== Segment start ==
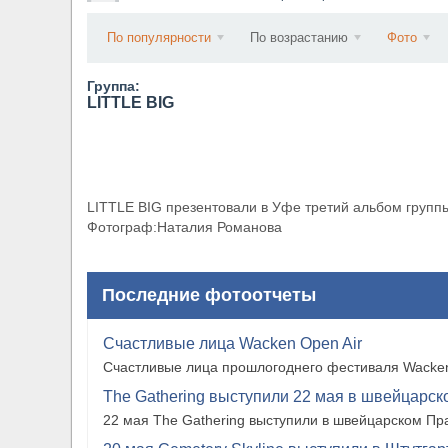
​Anthrax выпустили новый сингл и клип «Everybo
По популярности
По возрастанию
Фото
Группа:
LITTLE BIG
LITTLE BIG презентовали в Уфе третий альбом группы – 
Фотограф:Наталия Романова
Последние фотоотчеты
Счастливые лица Wacken Open Air
Счастливые лица прошлогоднего фестиваля Wacken
The Gathering выступили 22 мая в швейцарско
22 мая The Gathering выступили в швейцарском Прат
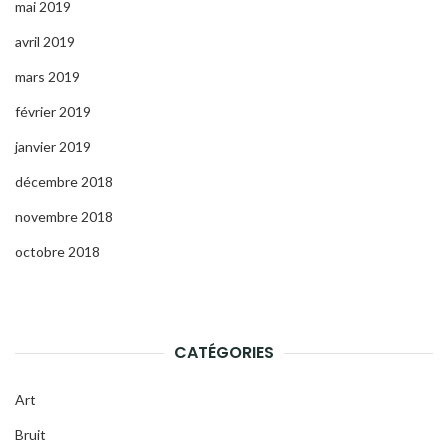
mai 2019
avril 2019
mars 2019
février 2019
janvier 2019
décembre 2018
novembre 2018
octobre 2018
CATÉGORIES
Art
Bruit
== Segment end ==
## [PROBLEM]
If a record holds a picture, leave the picture out and copy the rest exactly.

## [PROBLEM SOLUTION]
​Anthrax выпустили новый сингл и клип «Everybo
По популярности
По возрастанию
Фото
Группа:
LITTLE BIG
LITTLE BIG презентовали в Уфе третий альбом группы – 
Фотограф:Наталия Романова
Последние фотоотчеты
Счастливые лица Wacken Open Air
Счастливые лица прошлогоднего фестиваля Wacken
The Gathering выступили 22 мая в швейцарско
22 мая The Gathering выступили в швейцарском Прат
mai 2019
avril 2019
mars 2019
février 2019
janvier 2019
décembre 2018
novembre 2018
octobre 2018
CATÉGORIES
Art
Bruit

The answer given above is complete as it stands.